Project

General

Profile

Bug #7667

Support OUTER-JOIN with PRESELECT at conversion

Added by Alexandru Lungu 9 months ago. Updated 4 months ago.

Status:
WIP
Priority:
Normal
Assignee:
Andrei Bălteanu
Target version:
-
Start date:
Due date:
% Done:

30%

billable:
No
vendor_id:
GCD
case_num:
version:

History

#1 Updated by Alexandru Lungu 9 months ago

  • Status changed from New to WIP
  • Subject changed from Support OUTER-JOIN with PRESELECT to Support OUTER-JOIN with PRESELECT at conversion

This is a continuation of the #6196 effort of optimizing CompoundQuery to merge components that have OUTER-JOIN. In 6196a there is a run-time support for OUTER-JOIN in PreselectQuery (more specifically in AdaptiveQuery). However, we can extend the solution to cover multi-table PreselectQuery with OUTER-JOIN right from the conversion side.

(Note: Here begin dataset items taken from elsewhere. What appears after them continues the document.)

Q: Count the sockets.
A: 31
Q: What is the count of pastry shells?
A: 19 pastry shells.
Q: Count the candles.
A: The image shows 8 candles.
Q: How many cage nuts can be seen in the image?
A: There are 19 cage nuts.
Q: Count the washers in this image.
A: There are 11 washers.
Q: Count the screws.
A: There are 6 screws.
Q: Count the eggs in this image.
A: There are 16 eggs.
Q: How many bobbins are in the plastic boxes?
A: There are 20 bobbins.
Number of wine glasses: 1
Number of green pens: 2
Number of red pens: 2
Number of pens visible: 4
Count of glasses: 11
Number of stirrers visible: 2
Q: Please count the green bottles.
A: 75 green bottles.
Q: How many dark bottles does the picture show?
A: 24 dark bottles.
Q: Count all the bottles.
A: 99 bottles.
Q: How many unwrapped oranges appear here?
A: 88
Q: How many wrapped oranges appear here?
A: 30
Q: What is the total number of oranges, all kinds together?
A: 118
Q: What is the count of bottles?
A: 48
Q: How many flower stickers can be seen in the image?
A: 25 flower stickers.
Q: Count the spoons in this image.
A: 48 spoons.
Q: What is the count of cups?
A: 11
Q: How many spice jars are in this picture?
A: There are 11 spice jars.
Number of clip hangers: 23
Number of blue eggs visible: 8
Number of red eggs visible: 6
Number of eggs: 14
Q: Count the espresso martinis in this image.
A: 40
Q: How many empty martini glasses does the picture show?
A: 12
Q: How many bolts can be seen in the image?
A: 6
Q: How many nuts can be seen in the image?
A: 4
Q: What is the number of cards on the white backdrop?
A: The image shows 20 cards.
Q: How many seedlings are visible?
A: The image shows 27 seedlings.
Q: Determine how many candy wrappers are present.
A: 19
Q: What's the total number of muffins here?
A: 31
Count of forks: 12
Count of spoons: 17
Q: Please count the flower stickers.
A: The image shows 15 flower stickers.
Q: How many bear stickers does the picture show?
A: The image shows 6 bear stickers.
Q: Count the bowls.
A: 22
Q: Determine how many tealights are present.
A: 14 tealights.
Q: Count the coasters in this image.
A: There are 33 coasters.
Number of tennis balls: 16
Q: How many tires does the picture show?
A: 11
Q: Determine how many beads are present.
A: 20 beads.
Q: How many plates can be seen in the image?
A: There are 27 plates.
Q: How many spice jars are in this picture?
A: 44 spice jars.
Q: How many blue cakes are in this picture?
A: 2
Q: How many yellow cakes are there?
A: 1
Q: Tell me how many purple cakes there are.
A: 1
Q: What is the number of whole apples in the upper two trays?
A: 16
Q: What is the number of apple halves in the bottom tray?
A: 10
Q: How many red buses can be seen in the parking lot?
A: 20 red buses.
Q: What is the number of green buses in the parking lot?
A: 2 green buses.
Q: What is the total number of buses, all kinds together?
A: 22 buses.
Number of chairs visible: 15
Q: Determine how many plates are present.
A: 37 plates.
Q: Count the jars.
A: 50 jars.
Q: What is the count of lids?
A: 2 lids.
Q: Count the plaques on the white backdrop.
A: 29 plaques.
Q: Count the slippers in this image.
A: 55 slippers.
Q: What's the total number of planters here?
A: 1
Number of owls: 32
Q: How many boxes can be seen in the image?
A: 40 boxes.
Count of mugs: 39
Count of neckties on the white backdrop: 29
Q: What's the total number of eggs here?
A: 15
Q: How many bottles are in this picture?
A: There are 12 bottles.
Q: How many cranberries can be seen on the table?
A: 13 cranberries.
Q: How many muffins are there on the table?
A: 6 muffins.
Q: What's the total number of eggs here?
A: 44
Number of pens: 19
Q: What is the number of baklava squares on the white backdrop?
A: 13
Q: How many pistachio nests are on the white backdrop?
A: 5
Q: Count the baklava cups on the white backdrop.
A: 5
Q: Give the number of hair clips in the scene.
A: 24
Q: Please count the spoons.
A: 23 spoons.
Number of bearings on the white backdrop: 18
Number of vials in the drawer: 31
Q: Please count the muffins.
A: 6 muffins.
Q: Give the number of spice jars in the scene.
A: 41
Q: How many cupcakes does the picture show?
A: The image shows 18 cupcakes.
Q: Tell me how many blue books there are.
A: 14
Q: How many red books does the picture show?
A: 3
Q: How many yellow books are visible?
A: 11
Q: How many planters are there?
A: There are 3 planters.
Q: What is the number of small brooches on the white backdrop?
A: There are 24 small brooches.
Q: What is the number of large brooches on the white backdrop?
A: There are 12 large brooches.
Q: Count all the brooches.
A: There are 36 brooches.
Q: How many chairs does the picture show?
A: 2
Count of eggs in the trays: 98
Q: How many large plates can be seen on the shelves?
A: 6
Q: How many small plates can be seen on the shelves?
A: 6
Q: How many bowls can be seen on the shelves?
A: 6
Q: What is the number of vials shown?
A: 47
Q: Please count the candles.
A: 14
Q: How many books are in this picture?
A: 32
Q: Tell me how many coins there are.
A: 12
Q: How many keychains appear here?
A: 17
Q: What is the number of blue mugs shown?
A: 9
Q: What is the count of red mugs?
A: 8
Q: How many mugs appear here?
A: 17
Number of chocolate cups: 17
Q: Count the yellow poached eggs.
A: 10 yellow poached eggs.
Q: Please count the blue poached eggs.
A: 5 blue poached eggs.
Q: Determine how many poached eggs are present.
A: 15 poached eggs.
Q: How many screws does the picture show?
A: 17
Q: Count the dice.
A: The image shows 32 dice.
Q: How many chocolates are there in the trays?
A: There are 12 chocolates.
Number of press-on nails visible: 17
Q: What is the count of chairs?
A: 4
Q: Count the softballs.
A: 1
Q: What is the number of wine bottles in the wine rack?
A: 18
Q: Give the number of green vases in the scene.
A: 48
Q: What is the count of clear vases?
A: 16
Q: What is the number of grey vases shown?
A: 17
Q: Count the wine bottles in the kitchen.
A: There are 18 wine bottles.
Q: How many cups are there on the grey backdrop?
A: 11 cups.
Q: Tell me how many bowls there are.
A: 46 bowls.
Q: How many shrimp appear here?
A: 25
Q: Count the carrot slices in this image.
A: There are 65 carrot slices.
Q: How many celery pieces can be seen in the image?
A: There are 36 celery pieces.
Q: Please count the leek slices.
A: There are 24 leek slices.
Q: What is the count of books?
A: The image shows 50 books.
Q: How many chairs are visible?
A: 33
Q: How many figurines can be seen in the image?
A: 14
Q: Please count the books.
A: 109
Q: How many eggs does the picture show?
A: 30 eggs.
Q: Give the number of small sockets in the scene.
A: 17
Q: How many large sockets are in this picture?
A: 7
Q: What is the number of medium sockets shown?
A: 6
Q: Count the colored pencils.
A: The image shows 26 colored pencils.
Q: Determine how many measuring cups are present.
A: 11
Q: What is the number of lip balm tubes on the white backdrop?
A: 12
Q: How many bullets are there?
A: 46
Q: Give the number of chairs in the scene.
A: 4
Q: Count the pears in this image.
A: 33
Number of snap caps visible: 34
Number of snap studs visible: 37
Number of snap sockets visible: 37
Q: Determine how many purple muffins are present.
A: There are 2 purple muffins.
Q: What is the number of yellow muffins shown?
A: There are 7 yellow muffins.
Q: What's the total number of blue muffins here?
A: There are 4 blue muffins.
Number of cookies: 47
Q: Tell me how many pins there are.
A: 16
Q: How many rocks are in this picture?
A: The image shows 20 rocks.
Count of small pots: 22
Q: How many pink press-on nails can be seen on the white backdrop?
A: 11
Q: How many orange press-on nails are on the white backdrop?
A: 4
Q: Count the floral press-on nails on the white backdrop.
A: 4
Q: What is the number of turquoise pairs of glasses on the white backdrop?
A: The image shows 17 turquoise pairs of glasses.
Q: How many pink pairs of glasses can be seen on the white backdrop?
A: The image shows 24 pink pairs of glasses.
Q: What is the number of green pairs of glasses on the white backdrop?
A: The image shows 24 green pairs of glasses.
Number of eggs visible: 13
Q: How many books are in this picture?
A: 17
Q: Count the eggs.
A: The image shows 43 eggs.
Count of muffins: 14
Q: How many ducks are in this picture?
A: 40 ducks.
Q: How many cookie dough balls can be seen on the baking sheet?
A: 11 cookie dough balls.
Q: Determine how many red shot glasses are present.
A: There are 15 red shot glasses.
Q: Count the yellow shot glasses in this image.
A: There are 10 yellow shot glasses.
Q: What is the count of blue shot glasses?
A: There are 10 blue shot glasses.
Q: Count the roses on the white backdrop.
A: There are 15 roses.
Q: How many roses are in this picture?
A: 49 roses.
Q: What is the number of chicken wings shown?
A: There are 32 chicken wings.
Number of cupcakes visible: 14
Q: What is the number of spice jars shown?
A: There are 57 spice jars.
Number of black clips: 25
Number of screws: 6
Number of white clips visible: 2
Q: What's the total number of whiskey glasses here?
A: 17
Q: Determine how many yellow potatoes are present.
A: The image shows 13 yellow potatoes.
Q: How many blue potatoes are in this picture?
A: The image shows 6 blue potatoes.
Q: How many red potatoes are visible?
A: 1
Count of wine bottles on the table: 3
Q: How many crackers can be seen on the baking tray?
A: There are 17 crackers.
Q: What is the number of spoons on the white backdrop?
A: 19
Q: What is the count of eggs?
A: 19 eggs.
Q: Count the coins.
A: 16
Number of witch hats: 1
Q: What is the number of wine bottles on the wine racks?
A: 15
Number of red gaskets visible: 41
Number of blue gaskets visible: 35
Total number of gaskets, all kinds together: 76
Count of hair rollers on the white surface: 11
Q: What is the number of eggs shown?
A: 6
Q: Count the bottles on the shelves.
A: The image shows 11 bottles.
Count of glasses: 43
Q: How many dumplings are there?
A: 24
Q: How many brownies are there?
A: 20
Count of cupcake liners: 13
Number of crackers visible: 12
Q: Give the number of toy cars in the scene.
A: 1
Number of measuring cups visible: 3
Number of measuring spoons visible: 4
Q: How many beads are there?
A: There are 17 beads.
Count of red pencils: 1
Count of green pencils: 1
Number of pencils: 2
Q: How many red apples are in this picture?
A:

Goal: change the conversion rules such that preselect multi-table queries with outer-join will convert into PreselectQuery, not CompoundQuery.

Andrei, please address this issue after #6196 is completed. AFAIK, there is some attempt already in 6582a (which is really old, but can provide some insight) - refer to #6582.

#2 Updated by Igor Skornyakov 9 months ago

Please note that the conversion of the CompoundQuery to the PreselectQuery should not be applied if one of the components uses CONTAINS with non-constant search expression.
See #7086 (hopefully will be merged to the trunk soon).

#3 Updated by Alexandru Lungu 9 months ago

Andrei, please address #7667-2. Also, please make some tests with CAN-FIND for that matter.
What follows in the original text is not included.